= Christine E. Haycock =

American nurse and surgeon

Dr. Christine E. Haycock (January 7, 1924 – January 23, 2008) was an American nurse and surgeon who served as a colonel in the United States Army Reserve, and as a professor of surgery and Director of Emergency Services at the New Jersey Medical School.

== Background and education ==
Born in Mount Vernon, New York, Haycock was raised in Richmond, Virginia, and Nutley, New Jersey, where she graduated from Nutley High School. She attended the Presbyterian Hospital School of Nursing and earned a bachelor's degree from the University of Chicago. She served in the United States Army during World War II in the Cadet Nurse Corps. After the war, she earned her medical degree from the Downstate Medical School of the State University of New York in 1952, and went on to become the first woman intern at Walter Reed Army Medical Center. In 1952, she became the first woman officer to serve as a physician in the U.S. Army Medical Corps. Following the Korean War, Haycock became the first woman to hold a major command in New Jersey, as head of the Army's 322nd General Hospital. She completed her surgical residency in New York before returning to New Jersey, where she opened a private practice in general surgery. During the course of her time with the Army Medical Corps, she would graduate from the US Army Command and General Staff College and the US Army War College. She also earned a master's degree in political science from Rutgers University.

== Career and professional associations ==
Haycock joined the faculty of the University of Medicine and Dentistry of New Jersey (now New Jersey Medical School) as associate professor of surgery and director of emergency services in 1968 and helped establish the trauma center at University Hospital in Newark. She became known as an expert on uterine cancer and in sports medicine (especially for women). She was elected a Fellow of the American College of Surgeons. 1980 saw the publication of the book Sports Medicine for the Athletic Female, which she edited. Haycock spent a term (1981–82) as president of the American Medical Women’s Association, having been active in that organization as president of the New Jersey branch.

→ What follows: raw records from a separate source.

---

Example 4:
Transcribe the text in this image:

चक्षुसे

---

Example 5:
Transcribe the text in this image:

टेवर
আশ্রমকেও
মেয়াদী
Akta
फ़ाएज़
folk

In 1984 she retired from the Army Medical Corps as a colonel, having served as a reservist since her time in World War II and Korea, totaling 38 years of military service.

In 2004, Haycock was awarded the Alma Dea Morani Renaissance Woman Award by the Women in Medicine Legacy Foundation.

In 2005, she was inducted into the Nutley Hall of Fame.

In 2011, a Women's History Month exhibit by the National Guard Militia Museum of New Jersey in Lawrenceville centered around Haycock's role as a pioneer for women in Army medical service.

== Private life ==
Haycock was active in women's fencing in the late 1940s (having been on the school team while at the University of Chicago), participating in the 1949 national championships in the foil, and even gave an exhibition with another woman fencer at a 1954 Japanese fencing tournament. In a later interview, she recalled ruefully that her time in fencing gave her considerable practical knowledge of breast injuries, and that she was black-and-blue "all the time". She found the existing protection (padded jackets) inadequate for female fencers, and wore a metal protector.

She also pitched for several softball teams, and while studying medicine in 1957 was pitching for the Linden, New Jersey Arians of the National Girls' Softball League. She told a reporter that she'd taken up baseball because in her all-boy neighborhood, "it was either play ball or be lonesome." She tried out for her high school baseball team, but the coach wouldn't let her play; so at age 15, she became the first female player for the Essex County Semi-Pro League. She was a photographer (elected a Fellow of the Photographic Society of America), videographer, ham radio operator and dog breeder. An active member of science fiction fandom (she served as treasurer of the Lunarians), Haycock was married to fellow fan Sam Moskowitz; they were Guests of Honor at Disclave 9.

She died January 23, 2008, at a hospice in Nutley.